If one can no longer tell any difference, one cannot make any difference -- and even if it did, what would it matter. That's how a quality of life disintegrates.

 
At September 27, 2007 12:49 PM, Blogger Mike Hu said...

It's not the workload that is the transformative quality of exercise -- but the attainment of peak experience -- which necessarily has to be brief.

But that is all that is necessary. That "peak" is most simply achieved by simply moving any muscle in the body to its peak -- which is its furthest extreme of voluntary movement.

Bodybuilders are familiar with this concept as peaking the muscle -- but often the exercises and movements they perform, are not the ultimate range of movement for that muscle and bodypart -- but simply the range possible in that movement produced by the use of that apparatus -- with added resistance.

Any apparatus will actually restrict the furthest range of movement possible -- as in touching one's wrist to the opposite ear and continuing to move on in that direction. What kind of machine would one build to make that movement more productive?

None is necessary. The further one moves in that direction, the greater all the muscles in that half of the body are contracted -- without any need to provide resistance. The movement itself eventually provides its own resistance -- but only when the extremes are attempted. In the midrange, there is no resistance -- and that is where most machine manufacturers would provide the resistance. but if one continues to the logical extreme of the range of movement -- resistance is built-in.

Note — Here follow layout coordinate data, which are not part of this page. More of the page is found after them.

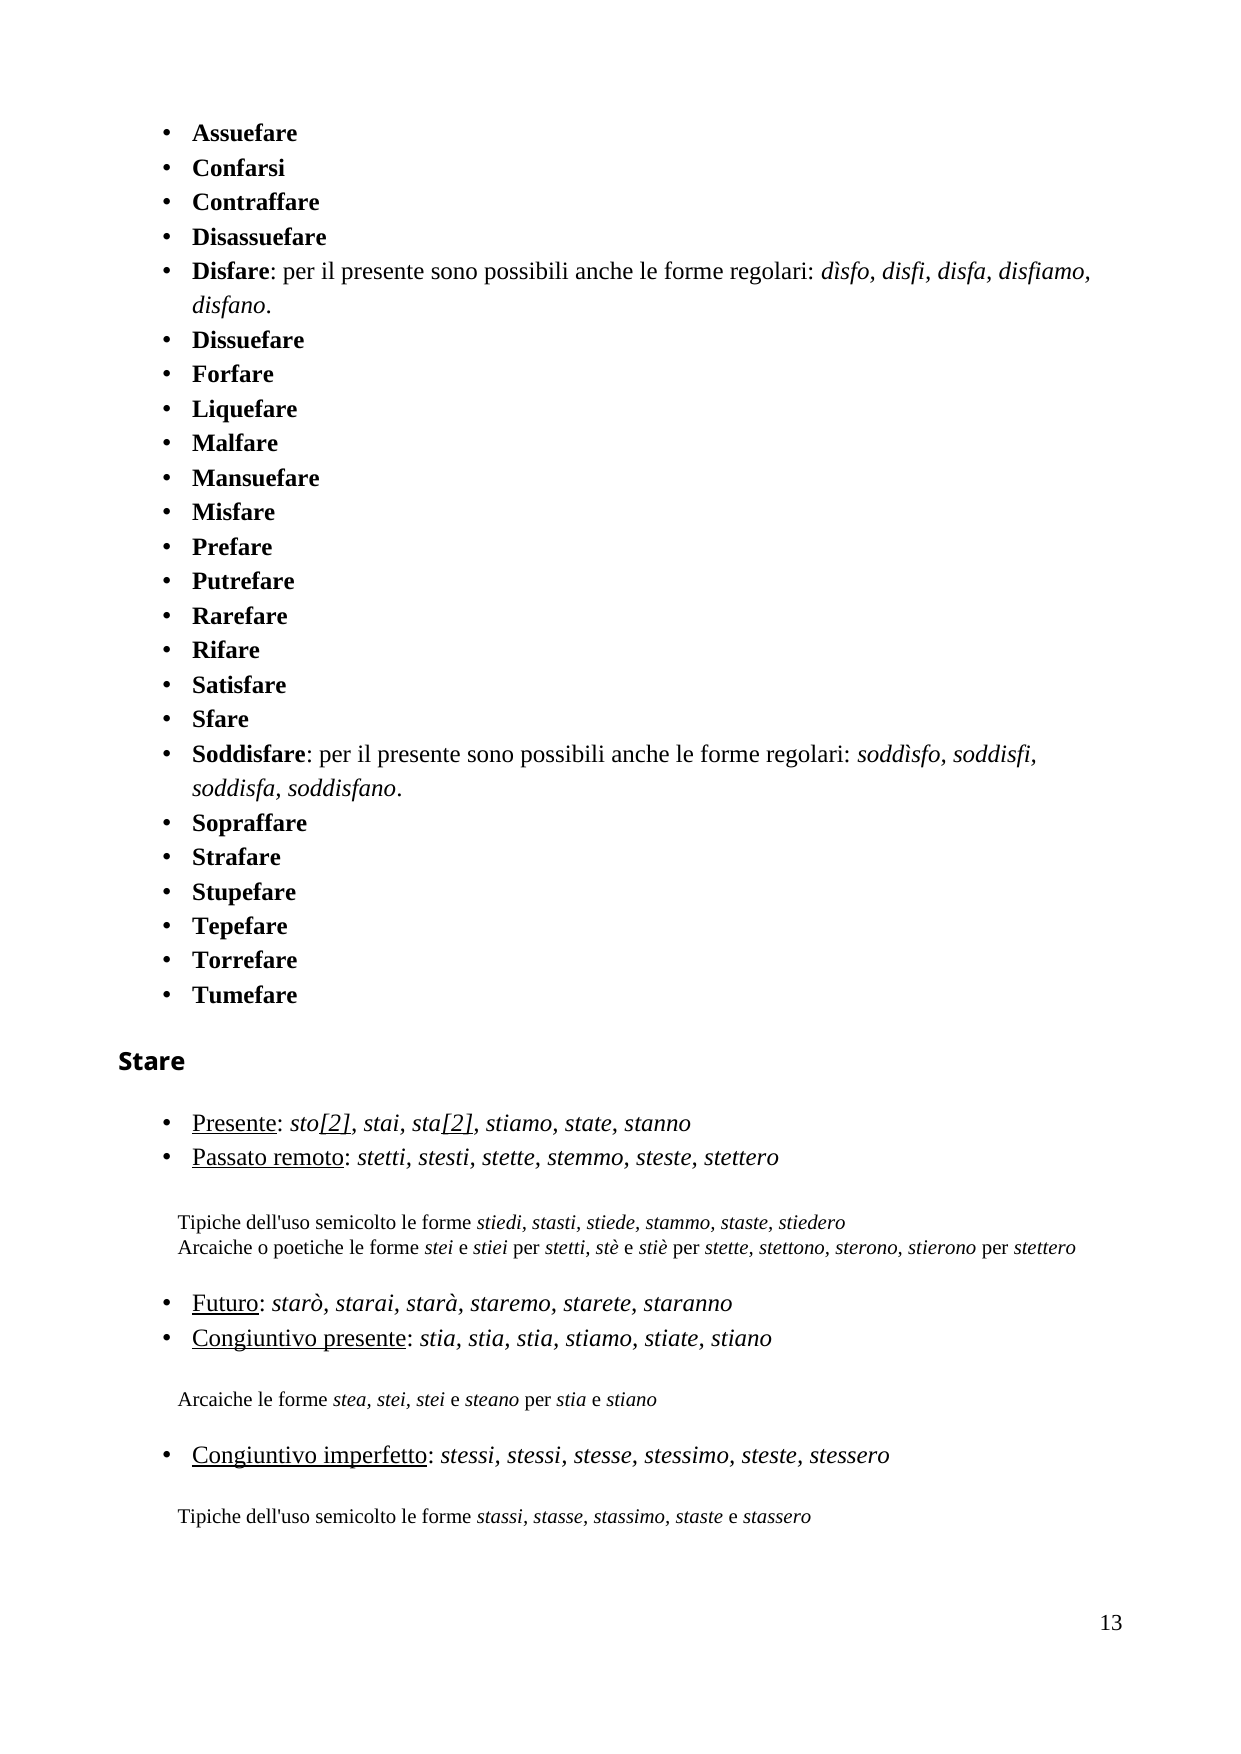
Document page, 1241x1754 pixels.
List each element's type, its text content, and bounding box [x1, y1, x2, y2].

list Sfare [162, 704, 1122, 733]
list Strafare [162, 842, 1122, 871]
list Prefare [162, 532, 1122, 561]
list Disassuefare [162, 222, 1122, 250]
list Passato remoto: stetti, stesti, stette, stemmo, steste, stettero [162, 1142, 1122, 1171]
list Stupefare [162, 877, 1122, 905]
list Confarsi [162, 153, 1122, 181]
subtitle Stare [118, 1044, 1122, 1078]
list Soddisfare: per il presente sono possibili anche le forme regolari: soddìsfo, soddisfi, soddisfa, soddisfano. [162, 739, 1122, 802]
list Torrefare [162, 946, 1122, 974]
list Tumefare [162, 980, 1122, 1009]
list Rarefare [162, 601, 1122, 629]
list Malfare [162, 428, 1122, 457]
list Disfare: per il presente sono possibili anche le forme regolari: dìsfo, disfi, disfa, disfiamo, disfano. [162, 256, 1122, 319]
list Liquefare [162, 394, 1122, 423]
list Arcaiche le forme stea, stei, stei e steano per stia e stiano [177, 1387, 1122, 1411]
list Forfare [162, 359, 1122, 388]
list Presente: sto[2], stai, sta[2], stiamo, state, stanno [162, 1108, 1122, 1136]
list Tipiche dell'uso semicolto le forme stassi, stasse, stassimo, staste e stassero [177, 1504, 1122, 1528]
list Tepefare [162, 911, 1122, 940]
list Congiuntivo presente: stia, stia, stia, stiamo, stiate, stiano [162, 1323, 1122, 1352]
list Contraffare [162, 187, 1122, 216]
list Arcaiche o poetiche le forme stei e stiei per stetti, stè e stiè per stette, stettono, sterono, stierono per stettero [177, 1235, 1122, 1259]
list Rifare [162, 635, 1122, 664]
list Sopraffare [162, 808, 1122, 836]
list Dissuefare [162, 325, 1122, 354]
list Satisfare [162, 670, 1122, 698]
list Mansuefare [162, 463, 1122, 492]
list Putrefare [162, 566, 1122, 595]
list Misfare [162, 497, 1122, 526]
list Assuefare [162, 118, 1122, 147]
list Congiuntivo imperfetto: stessi, stessi, stesse, stessimo, steste, stessero [162, 1440, 1122, 1469]
list Futuro: starò, starai, starà, staremo, starete, staranno [162, 1288, 1122, 1317]
list Tipiche dell'uso semicolto le forme stiedi, stasti, stiede, stammo, staste, stiedero [177, 1206, 1122, 1235]
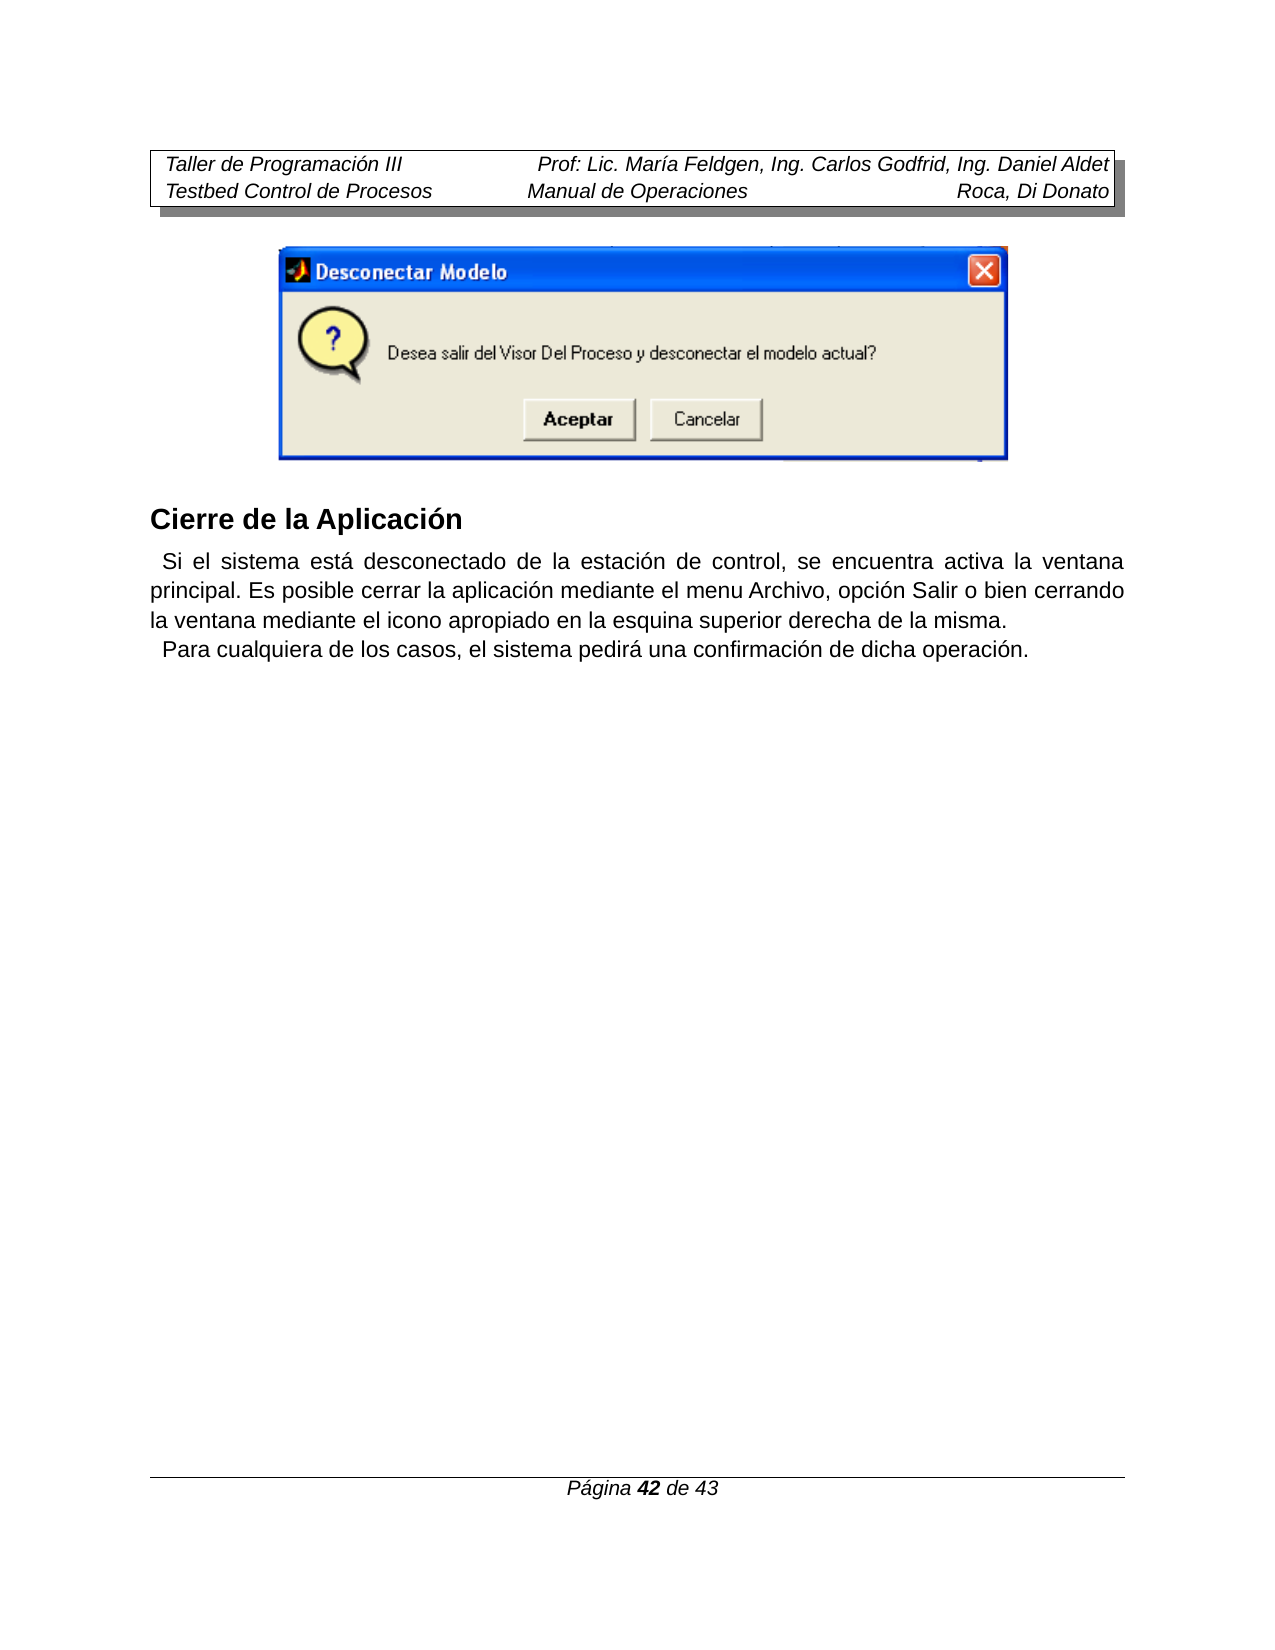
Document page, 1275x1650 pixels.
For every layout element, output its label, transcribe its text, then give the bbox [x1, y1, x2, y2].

subtitle Cierre de la Aplicación [150, 503, 1125, 536]
text Para cualquiera de los casos, el sistema pedirá una confirmación de dicha operación. [150, 637, 1125, 662]
text Si el sistema está desconectado de la estación de control, se encuentra activa la ventana principal. Es posible cerrar la aplicación mediante el menu Archivo, opción Salir o bien cerrando la ventana mediante el icono apropiado en la esquina superior derecha de la misma. [150, 549, 1125, 633]
picture [278, 246, 1009, 462]
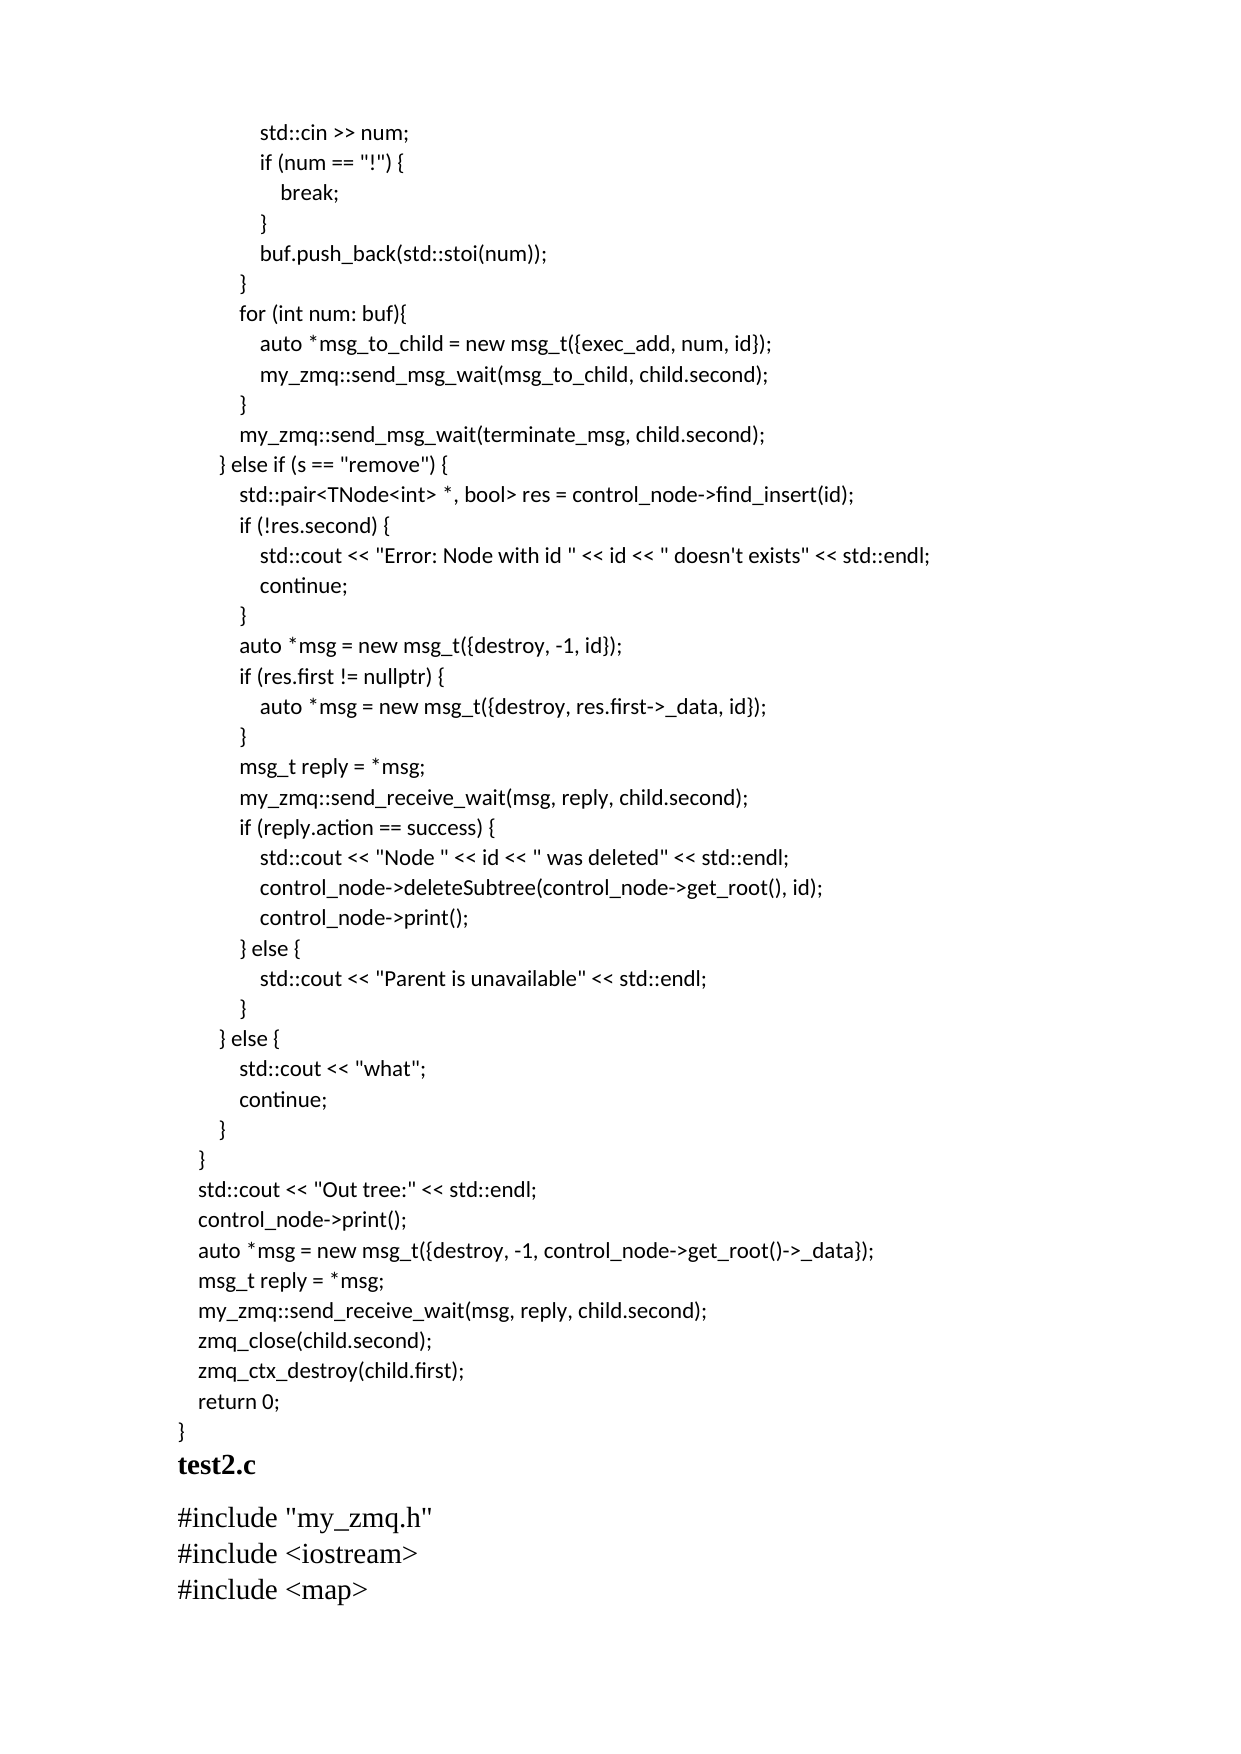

That is the range most people don't have a clue exists because they've never been taught to explore the fullest range of their own movements -- but merely perform the movements they are taught, which are greatly restricted to the familiar pushups, situps, chinups, bench press, deadlifts, squats -- that do not even begin to explore the range of easily attainable human movements -- once one realizes they are possible!

That is how most conventional conditioning exercise, actually limits one's movements rather than greatly expanding those possibilities. The same is true for all conditioning.